» **Problem statement**
From the listing below, output the lines between the one with "PREFEITURA DE" and the one with "Nº: CFP-011/2019-IL 001-SELIC-PMM-FME", including those two, and nothing else. Pictures are not copied.

=-=-=-=-=

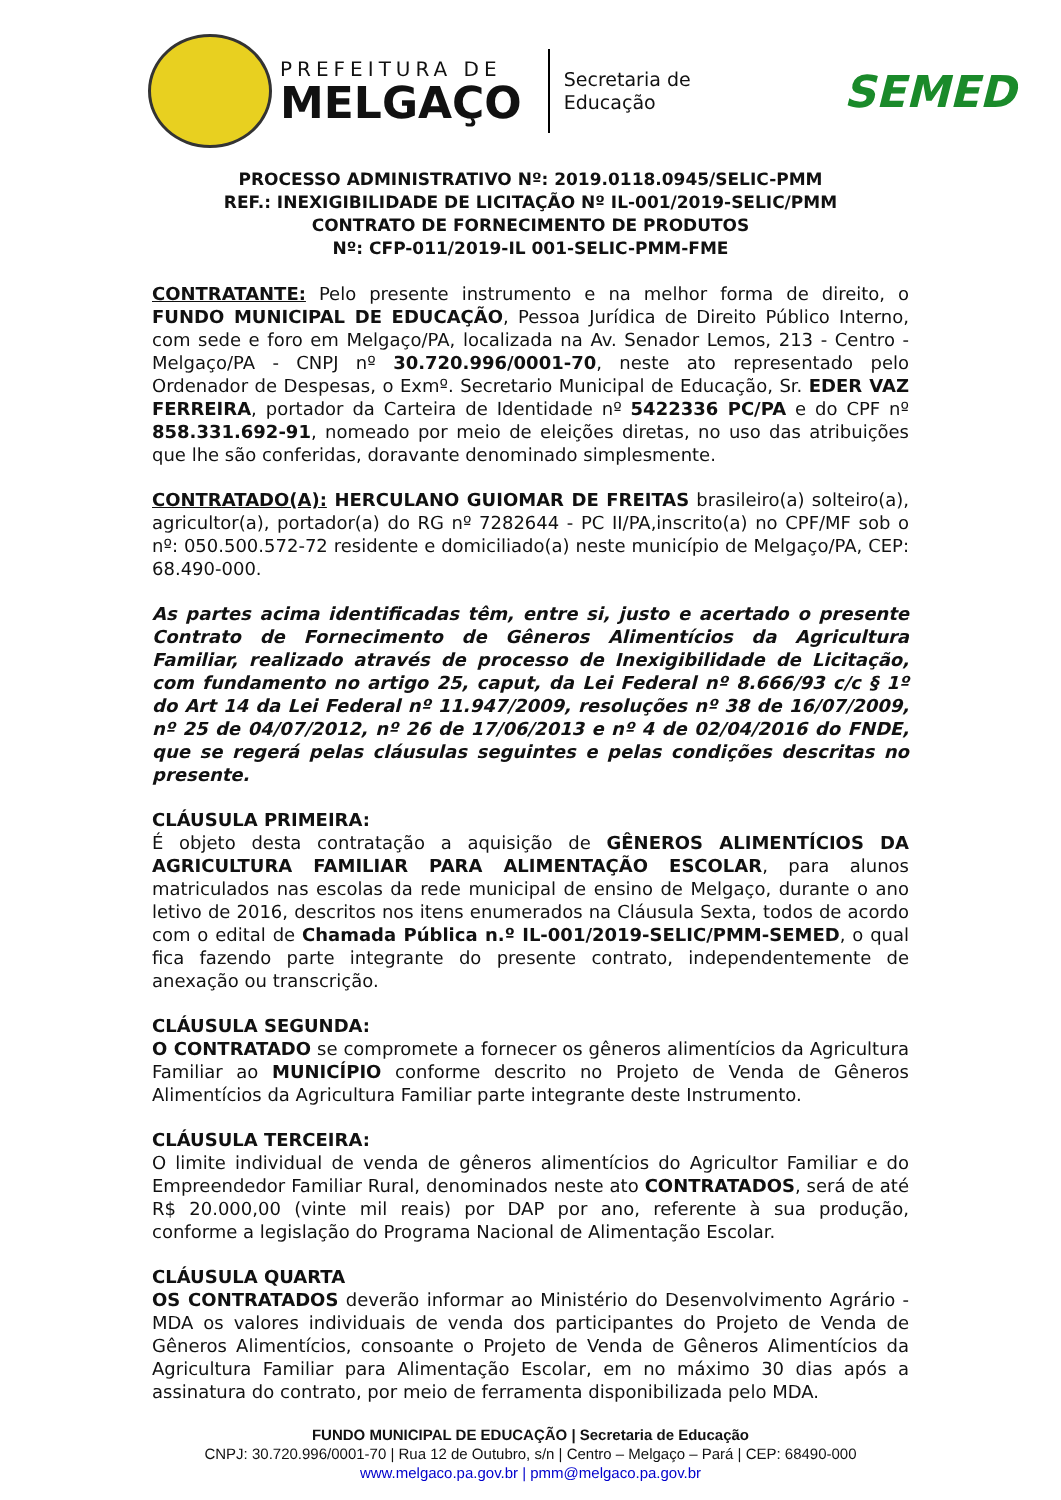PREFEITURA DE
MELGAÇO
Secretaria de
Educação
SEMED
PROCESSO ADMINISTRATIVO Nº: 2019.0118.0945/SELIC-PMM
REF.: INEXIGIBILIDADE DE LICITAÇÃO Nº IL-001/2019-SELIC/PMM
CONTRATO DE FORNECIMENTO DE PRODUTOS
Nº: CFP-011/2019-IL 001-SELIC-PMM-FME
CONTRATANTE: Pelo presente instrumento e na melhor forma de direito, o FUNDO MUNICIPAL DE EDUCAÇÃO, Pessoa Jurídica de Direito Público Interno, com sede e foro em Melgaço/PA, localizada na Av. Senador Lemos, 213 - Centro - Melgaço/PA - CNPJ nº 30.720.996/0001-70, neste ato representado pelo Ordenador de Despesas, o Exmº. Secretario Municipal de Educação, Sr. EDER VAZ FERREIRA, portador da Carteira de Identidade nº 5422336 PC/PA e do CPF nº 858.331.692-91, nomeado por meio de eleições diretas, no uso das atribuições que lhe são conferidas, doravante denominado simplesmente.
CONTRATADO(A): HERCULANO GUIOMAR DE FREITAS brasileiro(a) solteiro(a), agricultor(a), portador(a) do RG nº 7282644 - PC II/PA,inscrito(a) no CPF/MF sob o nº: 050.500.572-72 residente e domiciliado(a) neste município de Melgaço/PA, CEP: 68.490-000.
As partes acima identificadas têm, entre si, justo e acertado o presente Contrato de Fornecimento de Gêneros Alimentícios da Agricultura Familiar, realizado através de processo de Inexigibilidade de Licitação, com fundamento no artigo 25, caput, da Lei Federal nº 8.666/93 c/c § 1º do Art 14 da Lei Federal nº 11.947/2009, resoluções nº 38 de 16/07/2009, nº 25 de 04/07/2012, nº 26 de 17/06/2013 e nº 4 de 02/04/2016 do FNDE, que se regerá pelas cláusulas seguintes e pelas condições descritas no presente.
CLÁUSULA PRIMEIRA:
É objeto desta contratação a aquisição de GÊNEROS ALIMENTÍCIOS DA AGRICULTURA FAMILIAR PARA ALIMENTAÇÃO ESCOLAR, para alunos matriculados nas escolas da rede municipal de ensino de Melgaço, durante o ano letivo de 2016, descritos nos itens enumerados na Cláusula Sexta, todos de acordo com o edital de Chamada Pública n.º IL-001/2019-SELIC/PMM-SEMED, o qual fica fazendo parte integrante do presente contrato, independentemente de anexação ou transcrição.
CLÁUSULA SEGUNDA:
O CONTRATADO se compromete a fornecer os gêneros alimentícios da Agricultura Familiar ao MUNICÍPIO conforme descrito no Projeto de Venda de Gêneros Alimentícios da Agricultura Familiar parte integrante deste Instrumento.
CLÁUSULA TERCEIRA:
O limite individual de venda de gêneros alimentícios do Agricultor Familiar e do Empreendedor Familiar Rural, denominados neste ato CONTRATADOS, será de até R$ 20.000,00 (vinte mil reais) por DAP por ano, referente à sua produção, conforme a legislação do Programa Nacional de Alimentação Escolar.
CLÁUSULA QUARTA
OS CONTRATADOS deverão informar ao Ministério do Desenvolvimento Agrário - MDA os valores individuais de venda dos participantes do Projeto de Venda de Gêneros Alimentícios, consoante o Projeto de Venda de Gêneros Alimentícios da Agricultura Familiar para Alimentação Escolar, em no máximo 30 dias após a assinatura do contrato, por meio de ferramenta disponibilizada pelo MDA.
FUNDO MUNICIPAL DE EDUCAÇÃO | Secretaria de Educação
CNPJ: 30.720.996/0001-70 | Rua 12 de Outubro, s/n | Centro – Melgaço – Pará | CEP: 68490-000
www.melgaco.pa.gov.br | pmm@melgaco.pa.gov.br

=-=-=-=-=

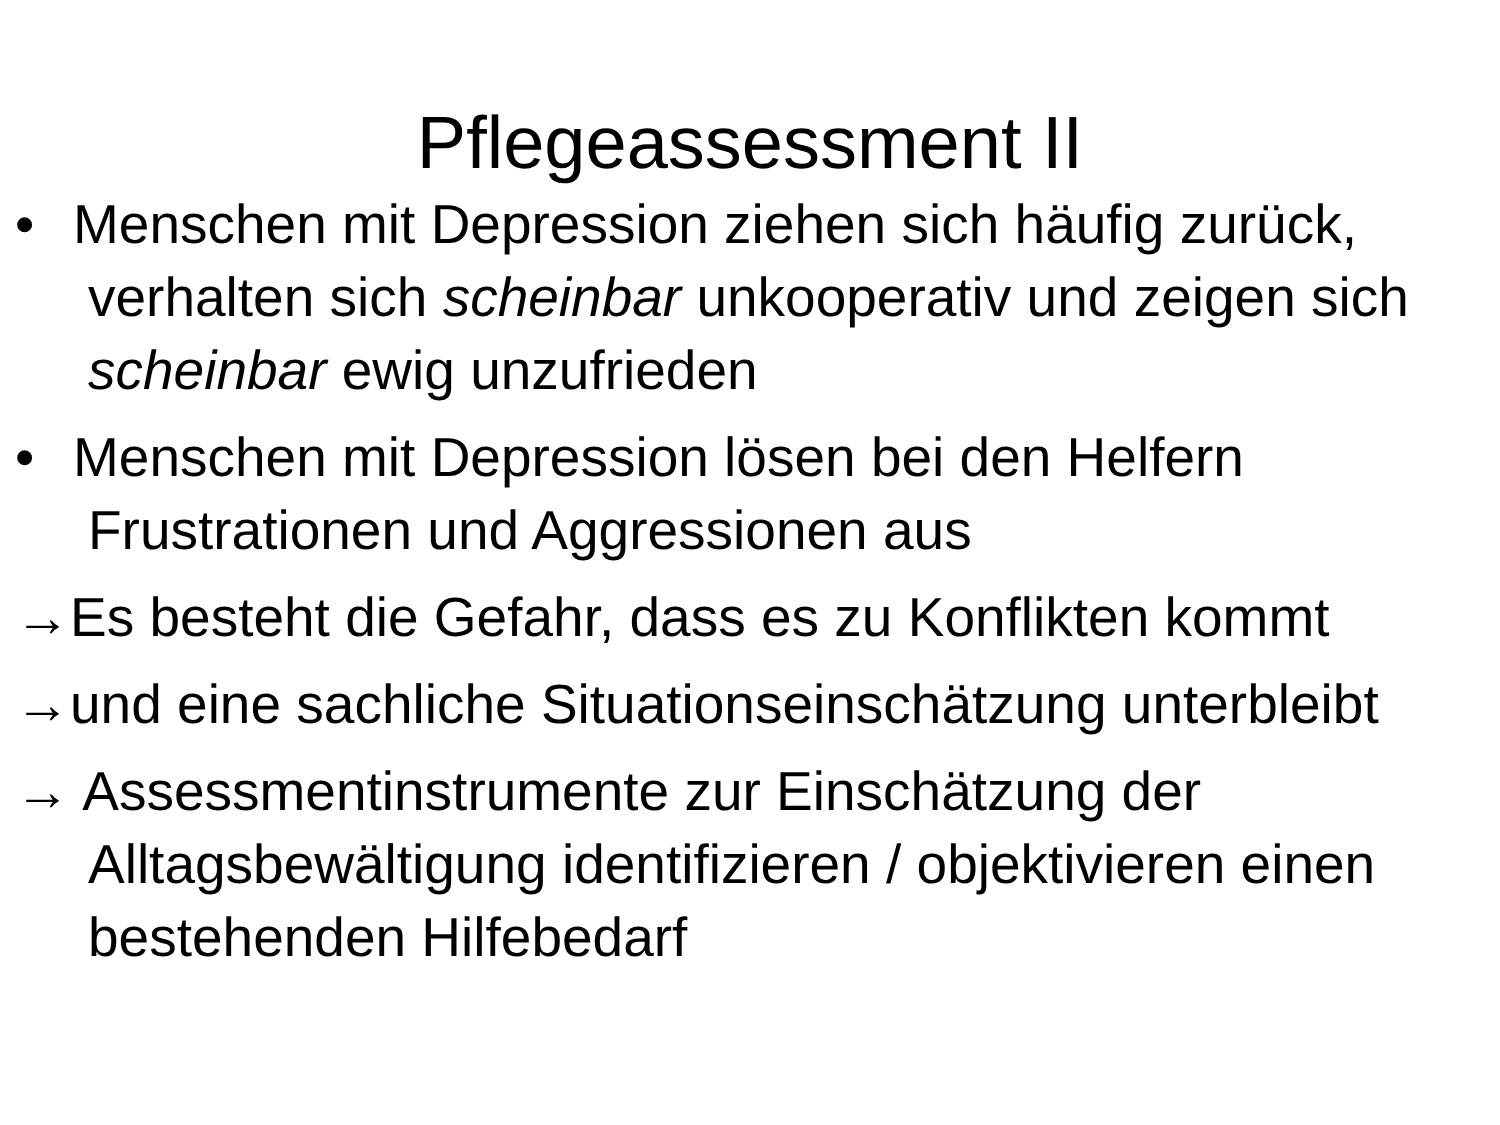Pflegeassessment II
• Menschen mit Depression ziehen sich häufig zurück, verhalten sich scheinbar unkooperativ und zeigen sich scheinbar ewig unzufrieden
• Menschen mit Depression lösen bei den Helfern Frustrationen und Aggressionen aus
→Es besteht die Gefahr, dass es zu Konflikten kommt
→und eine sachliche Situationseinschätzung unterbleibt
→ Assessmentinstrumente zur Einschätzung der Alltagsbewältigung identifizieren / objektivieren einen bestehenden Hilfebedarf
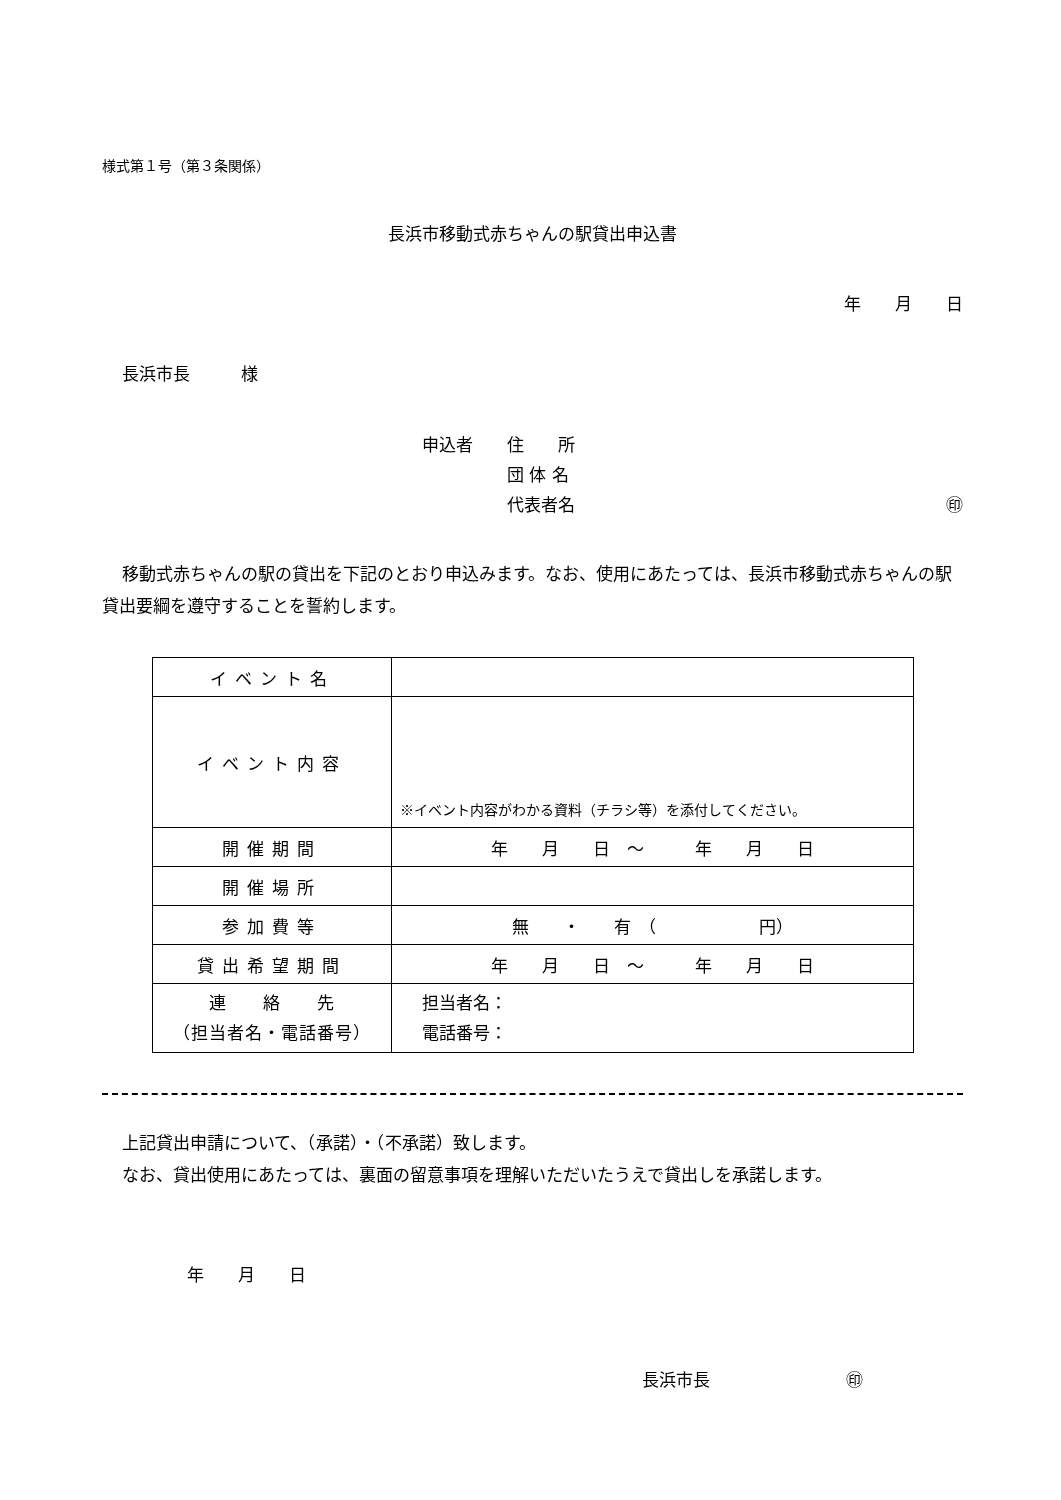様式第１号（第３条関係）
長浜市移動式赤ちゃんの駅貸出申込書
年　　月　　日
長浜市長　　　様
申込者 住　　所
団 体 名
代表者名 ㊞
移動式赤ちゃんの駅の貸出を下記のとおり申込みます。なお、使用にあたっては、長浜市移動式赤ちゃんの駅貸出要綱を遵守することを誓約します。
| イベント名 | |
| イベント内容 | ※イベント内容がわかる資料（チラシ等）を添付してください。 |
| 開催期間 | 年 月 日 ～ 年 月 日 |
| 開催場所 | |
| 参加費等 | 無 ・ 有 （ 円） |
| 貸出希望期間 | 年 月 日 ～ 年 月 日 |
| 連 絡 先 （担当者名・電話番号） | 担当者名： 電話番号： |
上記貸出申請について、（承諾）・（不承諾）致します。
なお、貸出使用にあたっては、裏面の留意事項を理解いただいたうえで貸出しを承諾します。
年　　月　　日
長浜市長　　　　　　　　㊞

=-=-=-=-=

» **Reply to the exercise**
PREFEITURA DE
MELGAÇO
Secretaria de
Educação
SEMED
PROCESSO ADMINISTRATIVO Nº: 2019.0118.0945/SELIC-PMM
REF.: INEXIGIBILIDADE DE LICITAÇÃO Nº IL-001/2019-SELIC/PMM
CONTRATO DE FORNECIMENTO DE PRODUTOS
Nº: CFP-011/2019-IL 001-SELIC-PMM-FME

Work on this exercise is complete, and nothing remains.